The Clarke-Donlon-The Friends of Ireland axis
The lobbying campaign on behalf of the Irish-American community was spearheaded under the auspices of ‘The Friends of Ireland’. Launched in March 1977 this body was led by several prominent Irish-American politicians, including Senators Ted Kennedy and Daniel Moynihan, Governor Hugh Carey of New York and speaker of the House of Representatives Tip O’Neill – the so-called ‘Four Horsemen’.
O’Neill, in particular, was integral to the entire Irish-American lobbying process. As Speaker of the House of Representatives he held considerable clout in Washington and regularly used his political muscle in the arena of Irish-American politics. Throughout the negotiating stages of the Anglo-Irish Agreement, working closely with the Irish government in Dublin and John Hume’s SDLP in Northern Ireland, O’Neill lobbied Reagan on the Irish question, pressurising the American president to raise the subject of Northern Ireland with Thatcher.
William (Bill) Clarke, Reagan’s national security advisor at this time, was also central to the process.

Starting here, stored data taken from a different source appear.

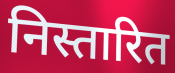
निस्तारित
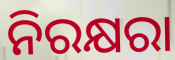
ନିରକ୍ଷରା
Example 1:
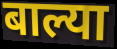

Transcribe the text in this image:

बाल्या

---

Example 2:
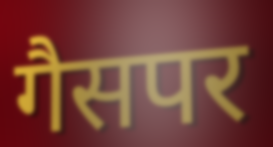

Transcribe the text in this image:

गैसपर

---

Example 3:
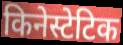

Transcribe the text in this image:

किनेस्टेटिक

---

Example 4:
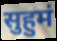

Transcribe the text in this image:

सुहुमं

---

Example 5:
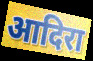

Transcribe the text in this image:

आदिरा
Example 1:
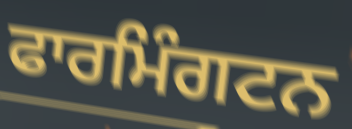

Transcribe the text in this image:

ਫਾਰਮਿੰਗਟਨ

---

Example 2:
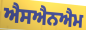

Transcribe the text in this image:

ਐਸਐਨਐਮ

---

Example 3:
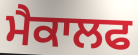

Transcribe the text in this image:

ਮੈਕਾਲਫ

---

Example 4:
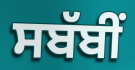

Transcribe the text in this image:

ਸਬੱਬੀਂ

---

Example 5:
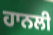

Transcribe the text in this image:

ਹਾਨਲੀ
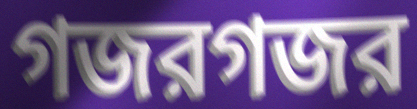
গজরগজর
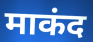
माकंद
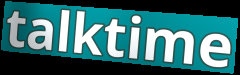
talktime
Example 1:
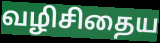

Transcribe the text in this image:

வழிசிதைய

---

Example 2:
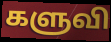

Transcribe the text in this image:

களுவி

A lifelong friend and confidant of Reagan, he had a personal affinity to Ireland, having conducted a tour of the country in 1981. In advance of an Anglo-American summit between Reagan and Thatcher, scheduled for late December 1984, Clarke asked Reagan to discuss Anglo-Irish relations with the British prime minister and to express ‘his desire for political progress’.
The Clarke-Donlon-The Friends of Ireland axis soon bore fruit. At the Anglo-American summit on 22 December Reagan ‘stressed’ to Thatcher the need for ‘progress and the need for all parties concerned to take steps which will contribute to a peaceful resolution’ to the Northern Ireland conflict. Although it went against her own personal inclinations Thatcher agreed to the American president’s request.

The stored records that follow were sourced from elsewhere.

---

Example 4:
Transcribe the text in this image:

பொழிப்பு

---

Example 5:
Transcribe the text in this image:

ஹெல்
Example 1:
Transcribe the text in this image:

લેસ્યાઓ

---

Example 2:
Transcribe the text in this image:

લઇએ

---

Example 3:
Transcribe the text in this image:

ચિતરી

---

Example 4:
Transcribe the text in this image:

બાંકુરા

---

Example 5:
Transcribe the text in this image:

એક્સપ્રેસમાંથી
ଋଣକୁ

In advance of the British prime minister’s planned return visit to Washington in February 1985 she instructed her officials, under the control of Sir Robert Armstrong, Thatcher’s cabinet secretary, to continue negotiations with the Irish government. It was these negotiations, held under the auspices of the so-called ‘Armstrong-Nally Framework talks’, (Dermot Nally was secretary to the Irish cabinet) that eventually led to the signing of the Anglo-Irish Agreement in November 1985.
Thatcher’s legacy on Northern Ireland
Despite Thatcher’s many detractors, in Ireland and Britain, she deserves far greater credit for her role in nurturing what was to become the early stages of the Northern Ireland peace process (apart from her mishandling of the 1980 and 1981 Republican hunger strikes). Her willingness to put pen to paper and support the Anglo-Irish Agreement, albeit reluctantly, helped to set a process in motion whereby the British and Irish governments, working in conjunction with the major political parties of Northern Ireland came together to find a lasting settlement to the ‘Troubles’.

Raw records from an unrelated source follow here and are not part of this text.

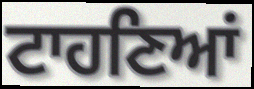
ਟਾਹਣਿਆਂ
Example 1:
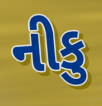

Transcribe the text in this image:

નીકુ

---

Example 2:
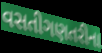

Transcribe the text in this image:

વસતીગણતરીના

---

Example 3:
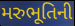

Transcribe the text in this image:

મરુભૂતિની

The Good Friday Agreement of 1998 would not have come about without Thatcher taking the brave gamble to support the Anglo-Irish Agreement a decade previously. She is famously remembered for ushering the phrase ‘The lady is not for turning’, well in relation to Northern Ireland, and more specifically the Irish government’s involvement, she did make a u-turn. While Thatcher always blamed the Americans for this volte-face, it was a decision which played an integral role in helping to take the gun out of Irish politics.
The content of this blog is from Stephen Kelly’s new monograph, ‘A failed political entity’: Charles Haughey and the Northern Ireland Question, 1945-1992 (Dublin: Merrion Press, 2016).